Margrethe Vestager, presidente da divisão antitruste da Comissão Europeia (nrkbeta/Wikimedia Commons)
Da Redação
Publicado em 5 de janeiro de 2020 às 08h00.
Última atualização em 5 de janeiro de 2020 às 09h00.
Bruxelas – Margrethe Vestager passou os últimos cinco anos desenvolvendo sua merecida reputação de maior inspetora mundial da indústria de tecnologia. De seu posto de supervisora das regras de concorrência da Europa, ela multou o Google em mais de US$ 9 bilhões por infringir leis antitruste e forçou a Apple a pagar cerca de US$ 14,5 bilhões por evasão fiscal.
Agora, ela diz que esse trabalho, que a transformou em uma heroína entre os críticos da tecnologia, não foi suficiente. As maiores empresas de tecnologia continuam a testar os limites das leis antitruste, comportam-se de forma antiética e desafiam a intervenção do governo, afirmou.

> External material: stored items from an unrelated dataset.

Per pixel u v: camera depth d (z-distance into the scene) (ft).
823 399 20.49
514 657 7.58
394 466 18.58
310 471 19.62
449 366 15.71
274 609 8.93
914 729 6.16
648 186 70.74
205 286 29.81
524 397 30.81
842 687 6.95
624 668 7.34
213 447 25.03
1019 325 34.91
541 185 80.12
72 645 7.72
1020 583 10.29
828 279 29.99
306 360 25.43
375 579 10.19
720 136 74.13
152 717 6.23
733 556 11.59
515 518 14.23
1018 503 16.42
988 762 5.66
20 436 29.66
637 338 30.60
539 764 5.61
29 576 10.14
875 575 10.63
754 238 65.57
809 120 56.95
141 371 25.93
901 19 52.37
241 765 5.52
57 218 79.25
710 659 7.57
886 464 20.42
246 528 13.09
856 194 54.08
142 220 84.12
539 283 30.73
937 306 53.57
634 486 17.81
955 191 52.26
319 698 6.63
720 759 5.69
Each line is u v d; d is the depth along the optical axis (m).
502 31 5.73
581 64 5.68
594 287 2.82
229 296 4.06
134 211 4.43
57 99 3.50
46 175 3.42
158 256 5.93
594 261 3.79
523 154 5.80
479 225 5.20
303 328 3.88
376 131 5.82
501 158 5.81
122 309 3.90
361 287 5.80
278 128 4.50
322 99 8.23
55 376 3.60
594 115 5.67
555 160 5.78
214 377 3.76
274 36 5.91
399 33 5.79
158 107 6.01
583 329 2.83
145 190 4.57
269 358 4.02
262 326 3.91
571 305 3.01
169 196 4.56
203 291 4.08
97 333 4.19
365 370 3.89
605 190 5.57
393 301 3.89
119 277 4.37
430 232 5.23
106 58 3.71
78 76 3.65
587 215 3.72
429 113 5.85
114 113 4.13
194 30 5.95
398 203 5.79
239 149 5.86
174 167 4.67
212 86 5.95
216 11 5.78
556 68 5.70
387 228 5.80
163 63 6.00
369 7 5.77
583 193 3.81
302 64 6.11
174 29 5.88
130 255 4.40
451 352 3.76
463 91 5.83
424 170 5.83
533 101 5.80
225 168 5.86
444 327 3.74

Mas ela acredita que o crescente ceticismo do público em relação à tecnologia lhe deu uma oportunidade para uma abordagem mais dura.
"Nos últimos cinco anos, alguns dos lados mais sombrios das tecnologias digitais se tornaram visíveis", disse ela em uma longa entrevista.
Portanto, Vestager, ex-legisladora dinamarquesa de 51 anos, está aumentando sua aposta. Ela assinou um raro segundo mandato de cinco anos como chefe da divisão antitruste da Comissão Europeia e ampliou sua responsabilidade, assumindo a política digital em todo o bloco de 28 países.
Com o novo poder, ela delineou uma agenda que tem os gigantes da tecnologia como alvo direto. Está ponderando se deve remover algumas proteções que eximem grandes plataformas da internet da responsabilidade pelo conteúdo postado pelos usuários. E também trabalha em políticas para fazer com que as empresas paguem mais impostos na Europa, além de investigar como as empresas usam dados para afastar a concorrência.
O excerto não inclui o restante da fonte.